:: SUPPLIED MATERIAL ::
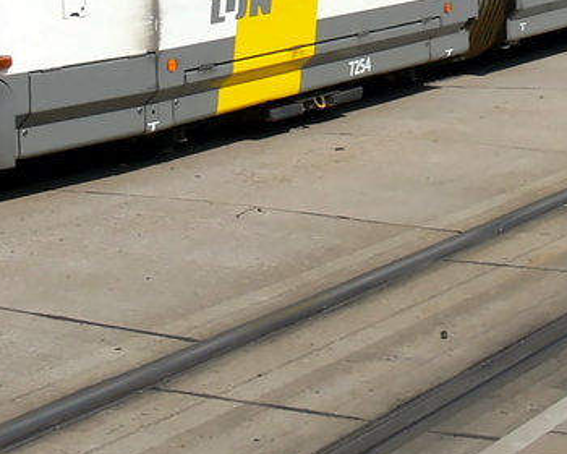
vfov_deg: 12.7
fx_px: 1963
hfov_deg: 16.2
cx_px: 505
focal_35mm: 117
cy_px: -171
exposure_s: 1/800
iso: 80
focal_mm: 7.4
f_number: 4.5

:: ABOUT THIS TASK ::
All records above should be duplicated exactly, with the pictures omitted.

:: ANSWER SECTION ::
vfov_deg: 12.7
fx_px: 1963
hfov_deg: 16.2
cx_px: 505
focal_35mm: 117
cy_px: -171
exposure_s: 1/800
iso: 80
focal_mm: 7.4
f_number: 4.5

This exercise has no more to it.